▸ **GIVEN PASSAGE**:
▬▬▬▬▬▬▬▬▬▬

I joined WMSI as a junior instructor-developer in January of 2015. In this role I was able to both teach and develop new technology for WMSI programs, and over the course of three summers at WMSI I had many opportunities to expand my knowledge of STEM and help others experience the magic of it. One of the most exciting projects I worked on at WMSI was the high-altitude balloon (HAB) program. High-altitude balloons involve a collection of several exciting components that come together to form a unique engineering challenge: sending a balloon with a scientific payload to the edge of space—and recovering it. WMSI works to streamline these processes to make this exciting educational platform much more accessible to schools across the north country, and I was excited to be a part of such an effort. On top of this, WMSI’s HAB work introduced me to the fascinating fields of radio communication and mission-critical “flight software,” subjects that are now driving my career in college and beyond.
In the fall of 2016 I enrolled in Brown University and was presented with the incredible opportunity to be a part of Brown Space Engineering, a university club dedicated to building Brown University’s first satellite. The satellite, scheduled to launch in May 2018, was a small 10 cm cube called “EQUiSat” with the ambitious mission to periodically flash four LEDs in space that would be visible from the ground, and do so using cheap commercial parts and relatively simple fabrication methods (the final satellite cost $3776.61 to build). The satellite’s design was also fully open-source, meaning anyone with access to common machining and electronics tools, and willing to learn how to build a satellite, could buy the parts for EQUiSat and assemble their own version based on our design.

▬▬▬▬▬▬▬▬▬▬

▸ **TASK INSTRUCTIONS**:
A: In the piece about WMSI and Brown Space Engineering, revise the passage that begins at the words that have "In the fall" and stops after "on our design.", swapping "cheap commercial parts" for "low-cost off-the-shelf parts".
B: Check each statement against the piece about WMSI and Brown Space Engineering: (i) The writer joined WMSI in January 2015. (ii) The finished satellite cost more than $5,000 to build. (iii) EQUiSat was meant to flash six LEDs in space. Answer yes or no for each, quoting the words of the piece that decide it.

▸ **RECORD EXCERPTS**:
▬▬▬▬▬▬▬▬▬▬

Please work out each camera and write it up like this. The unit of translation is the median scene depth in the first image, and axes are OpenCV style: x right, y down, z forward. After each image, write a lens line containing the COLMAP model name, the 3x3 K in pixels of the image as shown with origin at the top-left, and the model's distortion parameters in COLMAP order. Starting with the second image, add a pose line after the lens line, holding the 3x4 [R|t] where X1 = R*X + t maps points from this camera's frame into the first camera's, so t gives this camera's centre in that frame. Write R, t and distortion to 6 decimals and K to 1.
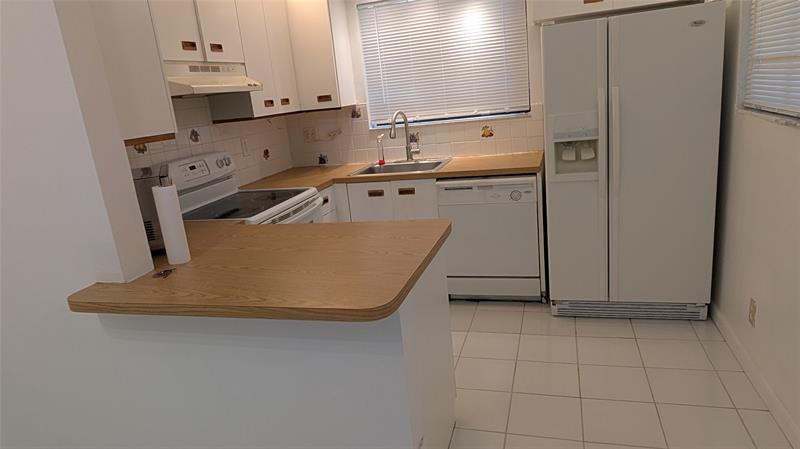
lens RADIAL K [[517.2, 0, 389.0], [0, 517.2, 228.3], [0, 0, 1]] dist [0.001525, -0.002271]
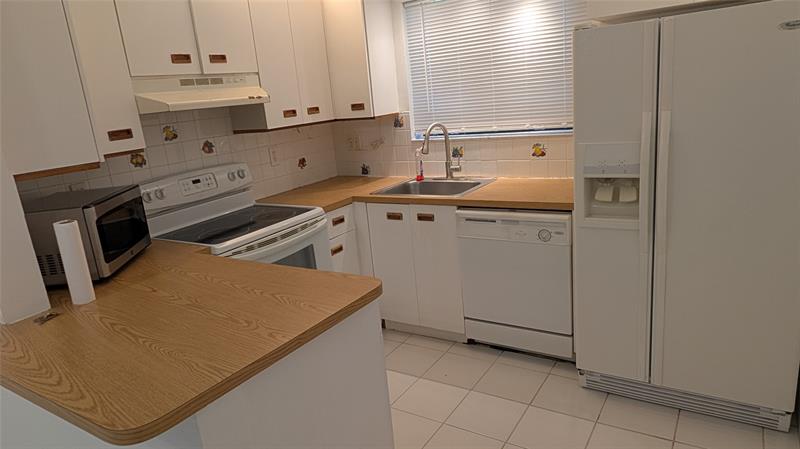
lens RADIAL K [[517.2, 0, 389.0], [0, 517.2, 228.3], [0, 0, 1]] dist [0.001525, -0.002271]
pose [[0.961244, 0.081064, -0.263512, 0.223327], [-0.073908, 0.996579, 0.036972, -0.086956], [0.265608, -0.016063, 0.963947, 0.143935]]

▬▬▬▬▬▬▬▬▬▬

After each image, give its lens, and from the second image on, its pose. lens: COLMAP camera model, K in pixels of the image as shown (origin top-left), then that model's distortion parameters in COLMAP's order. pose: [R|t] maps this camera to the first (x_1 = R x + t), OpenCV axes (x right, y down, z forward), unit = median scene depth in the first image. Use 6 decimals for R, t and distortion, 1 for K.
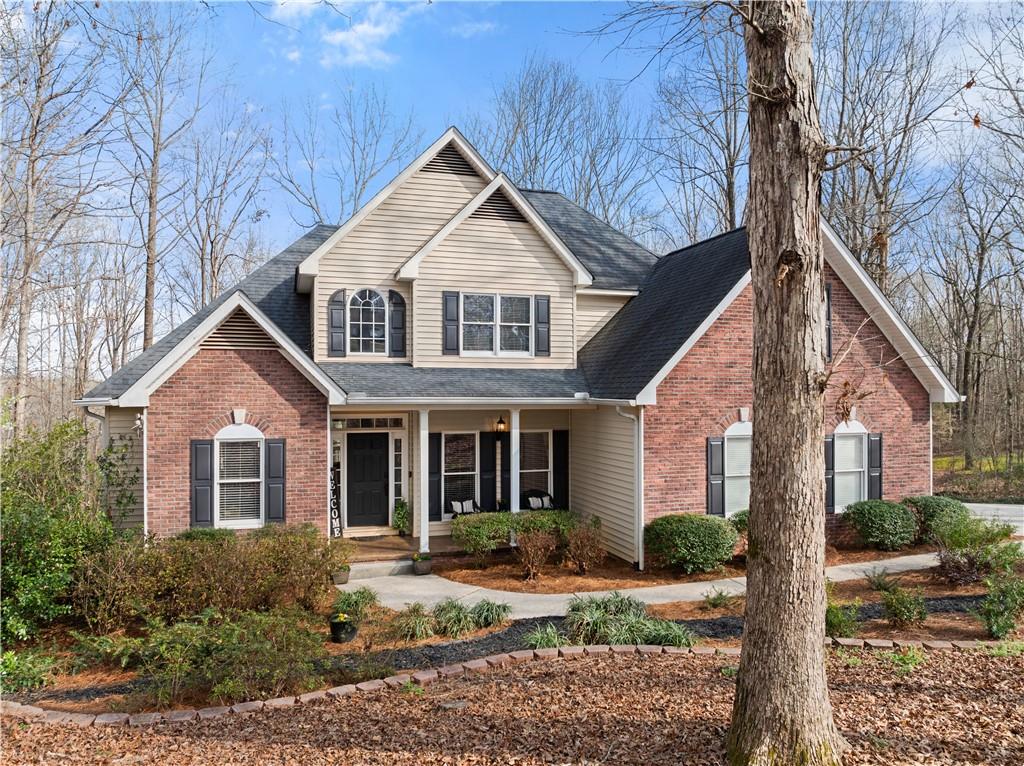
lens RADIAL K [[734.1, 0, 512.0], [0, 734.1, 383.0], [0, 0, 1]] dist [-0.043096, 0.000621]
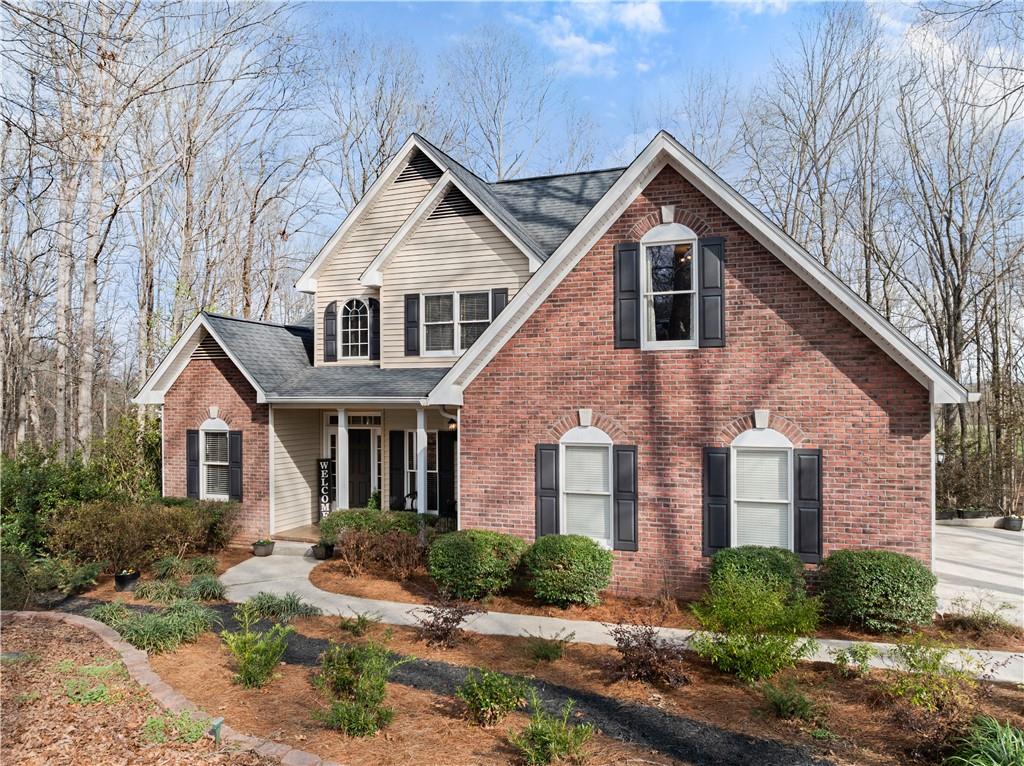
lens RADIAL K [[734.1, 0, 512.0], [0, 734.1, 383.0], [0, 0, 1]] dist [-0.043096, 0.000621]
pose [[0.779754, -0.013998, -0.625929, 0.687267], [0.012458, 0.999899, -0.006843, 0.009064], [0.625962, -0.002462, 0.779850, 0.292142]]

▬▬▬▬▬▬▬▬▬▬

▸ **OUTPUTS IN ORDER**:
A:
In the fall of 2016 I enrolled in Brown University and was presented with the incredible opportunity to be a part of Brown Space Engineering, a university club dedicated to building Brown University’s first satellite. The satellite, scheduled to launch in May 2018, was a small 10 cm cube called “EQUiSat” with the ambitious mission to periodically flash four LEDs in space that would be visible from the ground, and do so using low-cost off-the-shelf parts and relatively simple fabrication methods (the final satellite cost $3776.61 to build). The satellite’s design was also fully open-source, meaning anyone with access to common machining and electronics tools, and willing to learn how to build a satellite, could buy the parts for EQUiSat and assemble their own version based on our design.

B:
(i) Yes: "I joined WMSI as a junior instructor-developer in January of 2015."
(ii) No: "the final satellite cost $3776.61 to build"
(iii) No: "periodically flash four LEDs in space"